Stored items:

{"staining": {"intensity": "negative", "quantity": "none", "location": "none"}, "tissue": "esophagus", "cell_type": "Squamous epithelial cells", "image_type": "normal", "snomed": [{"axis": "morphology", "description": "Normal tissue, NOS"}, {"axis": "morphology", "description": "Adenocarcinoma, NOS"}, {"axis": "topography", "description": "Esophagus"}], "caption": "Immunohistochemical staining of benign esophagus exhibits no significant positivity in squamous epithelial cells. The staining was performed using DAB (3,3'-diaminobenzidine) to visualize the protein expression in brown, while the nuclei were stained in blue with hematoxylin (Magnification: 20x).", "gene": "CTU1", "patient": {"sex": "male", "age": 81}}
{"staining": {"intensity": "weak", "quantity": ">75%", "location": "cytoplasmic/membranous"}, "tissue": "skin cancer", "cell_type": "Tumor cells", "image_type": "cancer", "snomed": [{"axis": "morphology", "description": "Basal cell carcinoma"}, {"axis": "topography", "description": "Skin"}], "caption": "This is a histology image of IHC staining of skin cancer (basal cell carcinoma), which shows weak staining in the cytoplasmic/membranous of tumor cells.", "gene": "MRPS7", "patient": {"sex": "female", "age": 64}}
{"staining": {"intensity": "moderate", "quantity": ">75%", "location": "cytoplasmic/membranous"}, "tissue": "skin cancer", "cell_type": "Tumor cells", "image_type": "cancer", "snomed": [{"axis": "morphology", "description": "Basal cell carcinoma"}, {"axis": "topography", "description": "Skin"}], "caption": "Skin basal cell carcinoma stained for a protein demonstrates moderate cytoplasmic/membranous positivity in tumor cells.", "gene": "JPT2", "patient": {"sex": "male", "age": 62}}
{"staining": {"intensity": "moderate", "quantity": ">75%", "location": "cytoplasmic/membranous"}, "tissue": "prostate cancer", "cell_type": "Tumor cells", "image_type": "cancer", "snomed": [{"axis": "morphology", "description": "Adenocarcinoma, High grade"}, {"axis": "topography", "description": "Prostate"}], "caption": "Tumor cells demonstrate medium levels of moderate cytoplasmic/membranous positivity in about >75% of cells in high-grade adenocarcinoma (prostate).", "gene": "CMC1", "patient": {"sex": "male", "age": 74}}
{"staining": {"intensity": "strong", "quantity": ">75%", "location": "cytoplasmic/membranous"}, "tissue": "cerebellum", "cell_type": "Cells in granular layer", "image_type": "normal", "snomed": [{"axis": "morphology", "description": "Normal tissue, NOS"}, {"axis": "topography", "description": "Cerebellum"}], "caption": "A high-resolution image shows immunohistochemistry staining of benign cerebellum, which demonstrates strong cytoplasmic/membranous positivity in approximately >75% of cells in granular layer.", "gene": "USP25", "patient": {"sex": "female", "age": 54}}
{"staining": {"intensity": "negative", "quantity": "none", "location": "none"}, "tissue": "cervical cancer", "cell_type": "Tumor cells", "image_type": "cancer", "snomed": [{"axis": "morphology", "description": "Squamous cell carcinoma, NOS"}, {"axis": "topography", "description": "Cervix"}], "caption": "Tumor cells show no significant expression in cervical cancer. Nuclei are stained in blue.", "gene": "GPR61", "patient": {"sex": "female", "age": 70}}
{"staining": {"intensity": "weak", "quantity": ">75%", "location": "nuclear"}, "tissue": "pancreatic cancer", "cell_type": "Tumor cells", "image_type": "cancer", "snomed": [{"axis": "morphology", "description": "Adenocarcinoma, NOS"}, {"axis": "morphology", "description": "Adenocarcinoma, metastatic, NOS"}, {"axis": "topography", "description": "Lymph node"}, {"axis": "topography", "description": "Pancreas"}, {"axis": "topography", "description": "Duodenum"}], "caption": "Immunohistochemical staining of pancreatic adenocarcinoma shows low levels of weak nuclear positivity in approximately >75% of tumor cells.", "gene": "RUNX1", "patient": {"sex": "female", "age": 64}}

■ Task objective: Nothing in the records may be altered; restate them word for word.

■ Written solution:
{"staining": {"intensity": "negative", "quantity": "none", "location": "none"}, "tissue": "esophagus", "cell_type": "Squamous epithelial cells", "image_type": "normal", "snomed": [{"axis": "morphology", "description": "Normal tissue, NOS"}, {"axis": "morphology", "description": "Adenocarcinoma, NOS"}, {"axis": "topography", "description": "Esophagus"}], "caption": "Immunohistochemical staining of benign esophagus exhibits no significant positivity in squamous epithelial cells. The staining was performed using DAB (3,3'-diaminobenzidine) to visualize the protein expression in brown, while the nuclei were stained in blue with hematoxylin (Magnification: 20x).", "gene": "CTU1", "patient": {"sex": "male", "age": 81}}
{"staining": {"intensity": "weak", "quantity": ">75%", "location": "cytoplasmic/membranous"}, "tissue": "skin cancer", "cell_type": "Tumor cells", "image_type": "cancer", "snomed": [{"axis": "morphology", "description": "Basal cell carcinoma"}, {"axis": "topography", "description": "Skin"}], "caption": "This is a histology image of IHC staining of skin cancer (basal cell carcinoma), which shows weak staining in the cytoplasmic/membranous of tumor cells.", "gene": "MRPS7", "patient": {"sex": "female", "age": 64}}
{"staining": {"intensity": "moderate", "quantity": ">75%", "location": "cytoplasmic/membranous"}, "tissue": "skin cancer", "cell_type": "Tumor cells", "image_type": "cancer", "snomed": [{"axis": "morphology", "description": "Basal cell carcinoma"}, {"axis": "topography", "description": "Skin"}], "caption": "Skin basal cell carcinoma stained for a protein demonstrates moderate cytoplasmic/membranous positivity in tumor cells.", "gene": "JPT2", "patient": {"sex": "male", "age": 62}}
{"staining": {"intensity": "moderate", "quantity": ">75%", "location": "cytoplasmic/membranous"}, "tissue": "prostate cancer", "cell_type": "Tumor cells", "image_type": "cancer", "snomed": [{"axis": "morphology", "description": "Adenocarcinoma, High grade"}, {"axis": "topography", "description": "Prostate"}], "caption": "Tumor cells demonstrate medium levels of moderate cytoplasmic/membranous positivity in about >75% of cells in high-grade adenocarcinoma (prostate).", "gene": "CMC1", "patient": {"sex": "male", "age": 74}}
{"staining": {"intensity": "strong", "quantity": ">75%", "location": "cytoplasmic/membranous"}, "tissue": "cerebellum", "cell_type": "Cells in granular layer", "image_type": "normal", "snomed": [{"axis": "morphology", "description": "Normal tissue, NOS"}, {"axis": "topography", "description": "Cerebellum"}], "caption": "A high-resolution image shows immunohistochemistry staining of benign cerebellum, which demonstrates strong cytoplasmic/membranous positivity in approximately >75% of cells in granular layer.", "gene": "USP25", "patient": {"sex": "female", "age": 54}}
{"staining": {"intensity": "negative", "quantity": "none", "location": "none"}, "tissue": "cervical cancer", "cell_type": "Tumor cells", "image_type": "cancer", "snomed": [{"axis": "morphology", "description": "Squamous cell carcinoma, NOS"}, {"axis": "topography", "description": "Cervix"}], "caption": "Tumor cells show no significant expression in cervical cancer. Nuclei are stained in blue.", "gene": "GPR61", "patient": {"sex": "female", "age": 70}}
{"staining": {"intensity": "weak", "quantity": ">75%", "location": "nuclear"}, "tissue": "pancreatic cancer", "cell_type": "Tumor cells", "image_type": "cancer", "snomed": [{"axis": "morphology", "description": "Adenocarcinoma, NOS"}, {"axis": "morphology", "description": "Adenocarcinoma, metastatic, NOS"}, {"axis": "topography", "description": "Lymph node"}, {"axis": "topography", "description": "Pancreas"}, {"axis": "topography", "description": "Duodenum"}], "caption": "Immunohistochemical staining of pancreatic adenocarcinoma shows low levels of weak nuclear positivity in approximately >75% of tumor cells.", "gene": "RUNX1", "patient": {"sex": "female", "age": 64}}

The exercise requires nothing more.